The power of the approach, says Zhang, is that it piggybacks on the vast expressive power of human language, which can be used to explain almost any problem or model capability. “To really develop general AI systems, human beings should develop some kind of technical approach to unify the different challenges in one data format,” says Zhang. “Language naturally serves as such a medium to describe many different tasks.”

The Rutgers team isn’t the only one exploring this approach. Last month, researchers from Microsoft and Zhejiang University, in China, unveiled a system called HuggingGPT, which connects OpenAI’s ChatGPT service to Hugging Face’s repository of AI models. The user provides a natural-language explanation of the task they want completed and ChatGPT will devise a plan, select and run the models required to complete it, and then compile the results into a natural-language response for the user.

One significant difference between the approaches, says Zhang, is that HuggingGPT relies on a model that is accessible only through a company API. The Rutgers team’s approach is LLM-agnostic and open source. One advantage of this aspect is that it makes it possible to train the LLM to be better at the task-planning challenge, either using human-devised examples or using feedback on its performance to retrain the model.

In tests, the group showed that the 17-billion-parameter GPT-3.5, which is accessible only through a company API, achieved the best results when the model was given no prompts about how to solve the problem or just a handful of examples. But when the much smaller FLAN-T5, which has just 770 million parameters, was retrained using performance feedback, it did significantly better than GPT-3.5 under the no-prompt scenario.

Both OpenAGI and HuggingGPT are part of a recent explosion in efforts to link LLMs up to other AI models and digital tools, often using APIs. Other prominent examples include Microsoft’s TaskMatrix.AI, Meta’s Toolformer, and the Allen Institute’s VISPROG. Whether offloading tasks to other AI models or simpler software, the idea is much the same, says Mahesh Sathiamoorthy, a software engineer at Google Brain. He thinks the approach is likely to be a more promising avenue for boosting the capability of future AIs than multimodal training approaches.

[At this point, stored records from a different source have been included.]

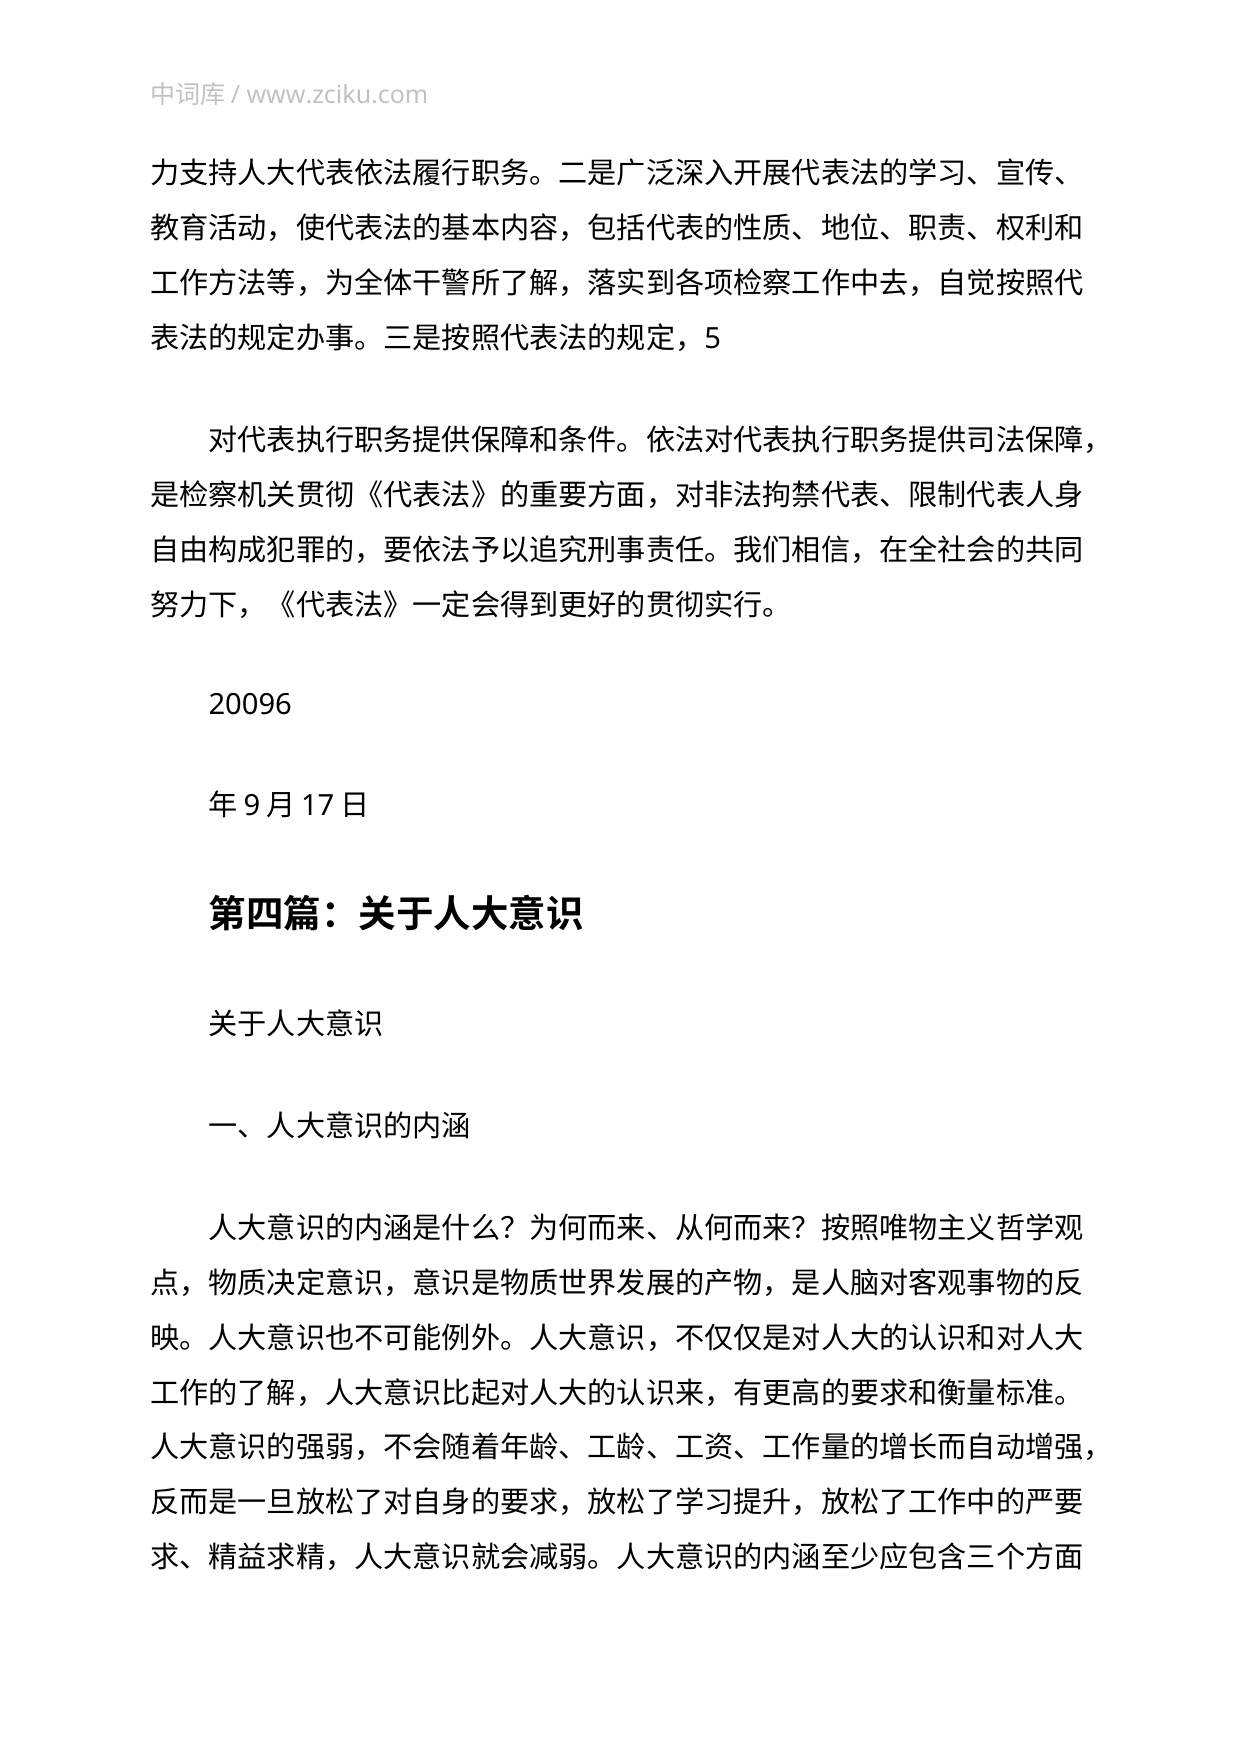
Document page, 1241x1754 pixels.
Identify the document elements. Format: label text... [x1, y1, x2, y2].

text 20096 [150, 683, 1090, 723]
text 一、人大意识的内涵 [150, 1103, 1090, 1145]
text 对代表执行职务提供保障和条件。依法对代表执行职务提供司法保障，是检察机关贯彻《代表法》的重要方面，对非法拘禁代表、限制代表人身自由构成犯罪的，要依法予以追究刑事责任。我们相信，在全社会的共同努力下，《代表法》一定会得到更好的贯彻实行。 [150, 417, 1090, 624]
text 关于人大意识 [150, 1001, 1090, 1043]
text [150, 150, 1090, 357]
text 年9月17日 [150, 782, 1090, 824]
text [150, 1204, 1090, 1576]
text 第四篇：关于人大意识 [150, 883, 1090, 938]
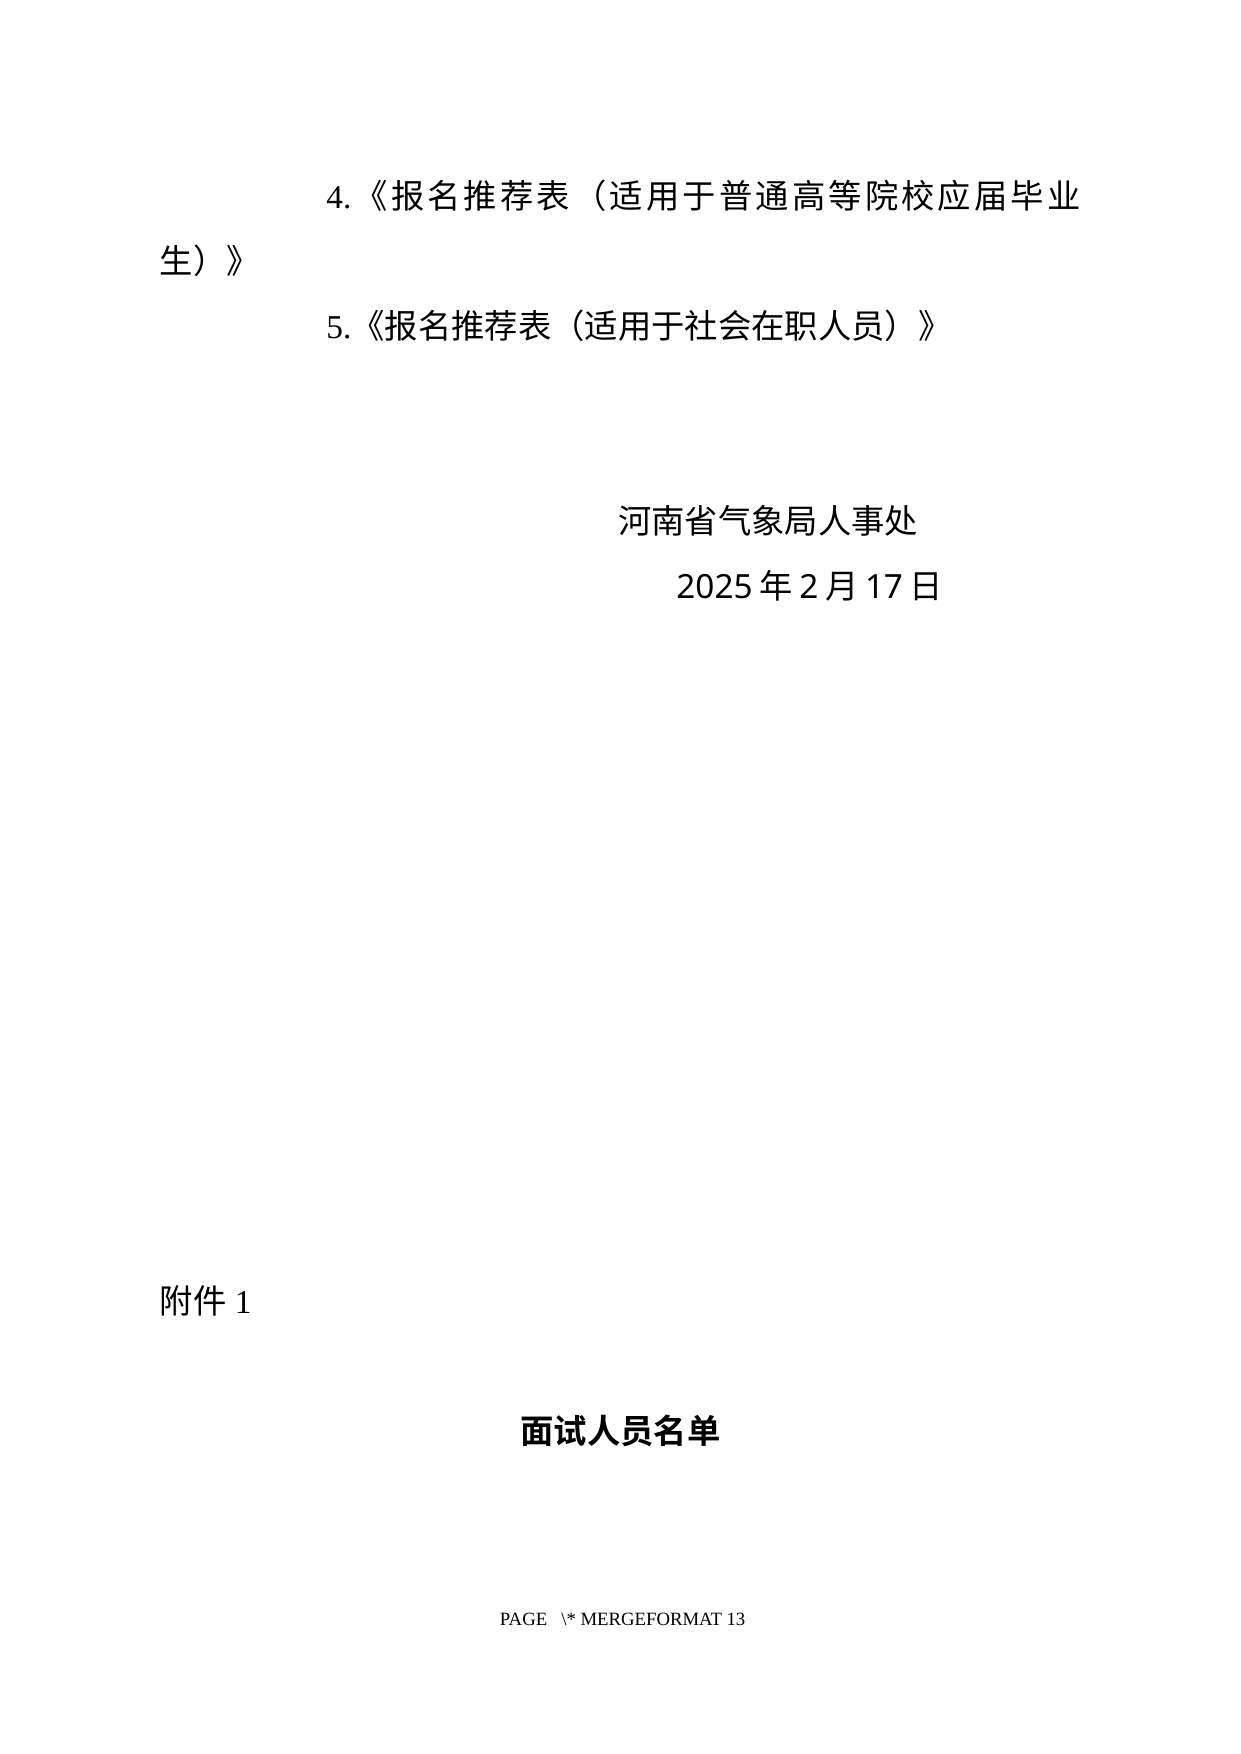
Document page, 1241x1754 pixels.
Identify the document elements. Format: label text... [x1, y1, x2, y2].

text 4.《报名推荐表（适用于普通高等院校应届毕业生）》 [159, 162, 1081, 292]
text 面试人员名单 [159, 1397, 1081, 1462]
text 附件1 [159, 1267, 1081, 1332]
text 2025年2月17日 [159, 552, 1081, 617]
text 河南省气象局人事处 [159, 487, 1081, 552]
text 5.《报名推荐表（适用于社会在职人员）》 [159, 292, 1081, 357]
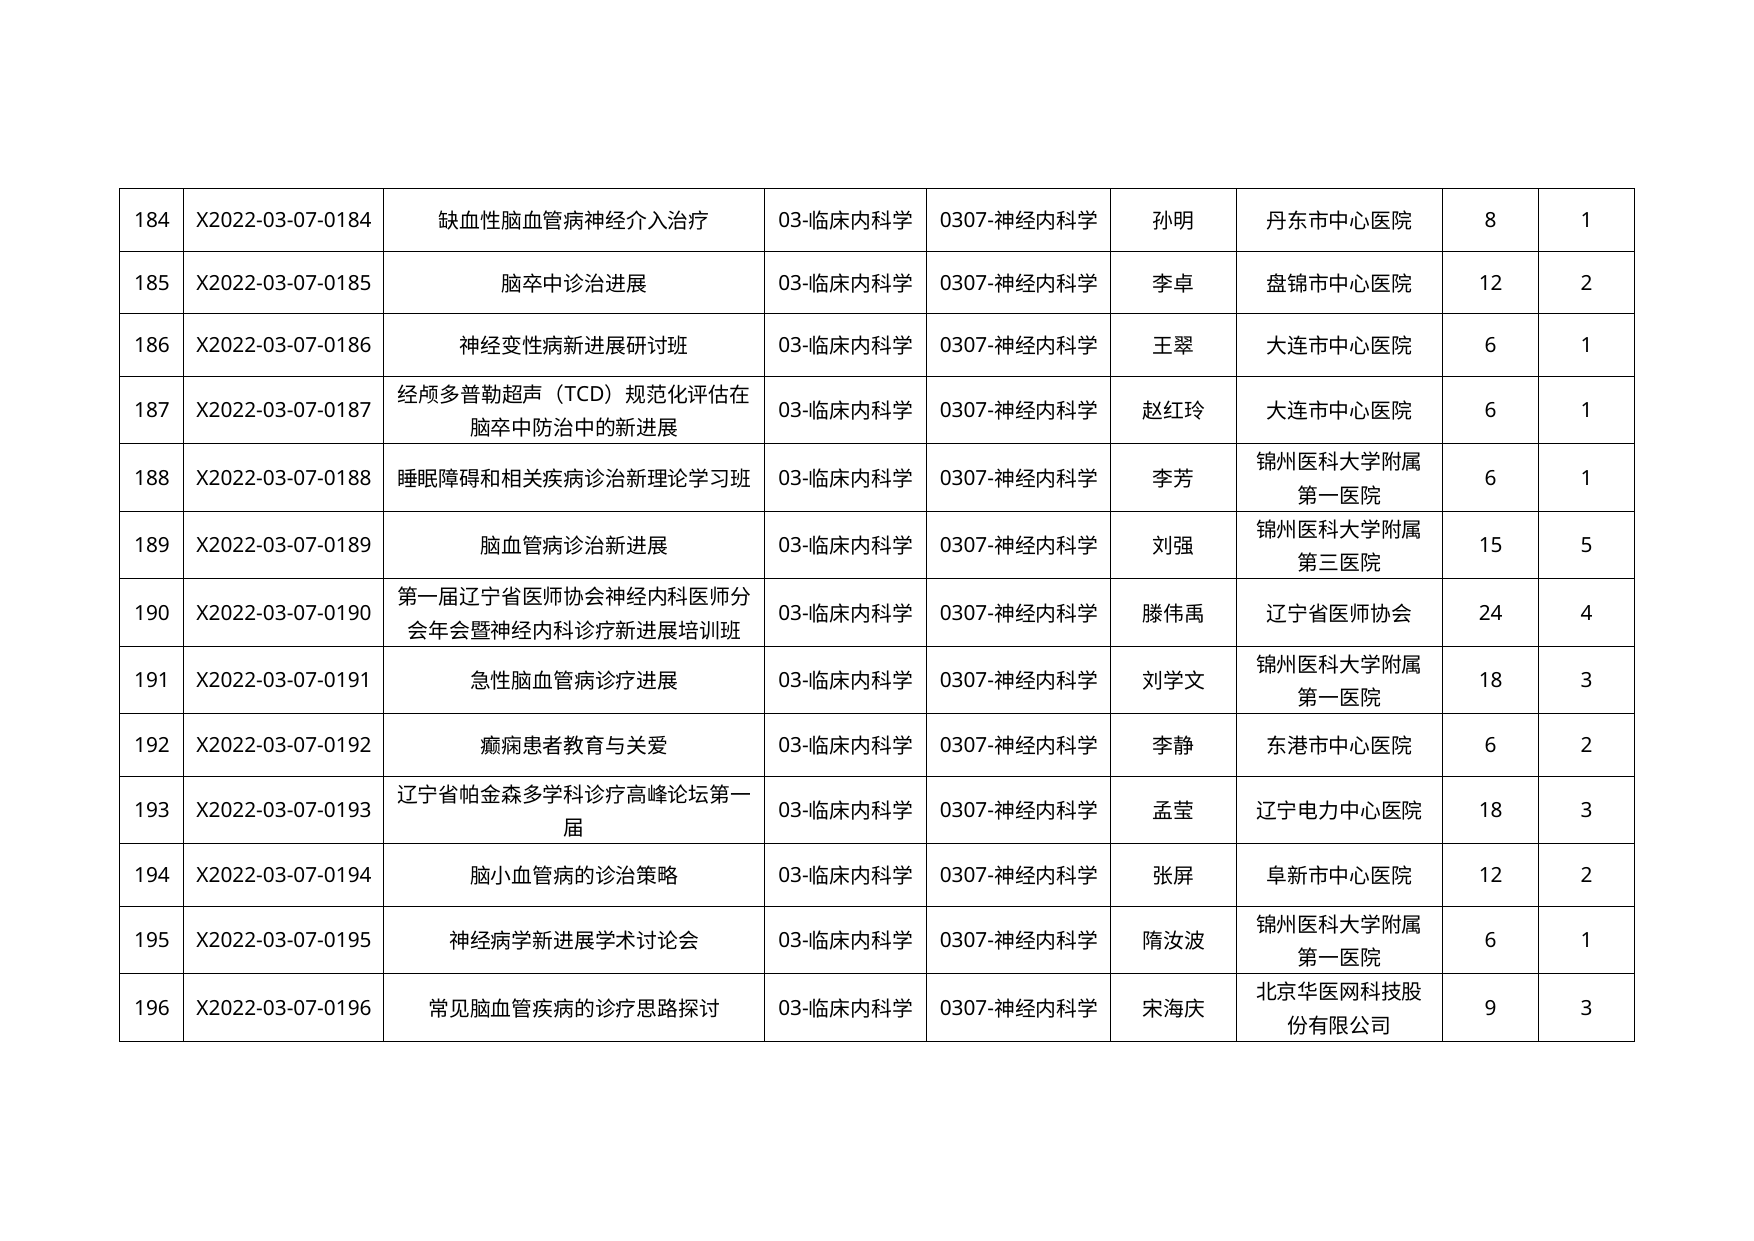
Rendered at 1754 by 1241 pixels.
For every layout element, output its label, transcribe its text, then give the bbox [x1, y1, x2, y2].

“It is possible that one model that does everything will be better in terms of quality, but it is going to be impractical to train and serve such a model,” he writes in an email to IEEE Spectrum. “We already have a lot of excellent domain-specific models, and domain-specific knowledge stores (e.g. Google). So it is easier to make use of them.”

However, David Schlangen, a professor of computational linguistics at the University of Potsdam, in Germany, takes issue with the name the Rutgers team have given their model. AGI stands for “artificial general intelligence,” which refers to a hypothetical AI system that mimics the kind of general intelligence seen in humans. While these new models are interesting experiments in pushing LLMs beyond simply dealing with text, Schlangen says they still provide no solution to key flaws like the tendency to make up facts. “The framing as having anything to do with ‘artificial general intelligence’ is at best misleading,” he says.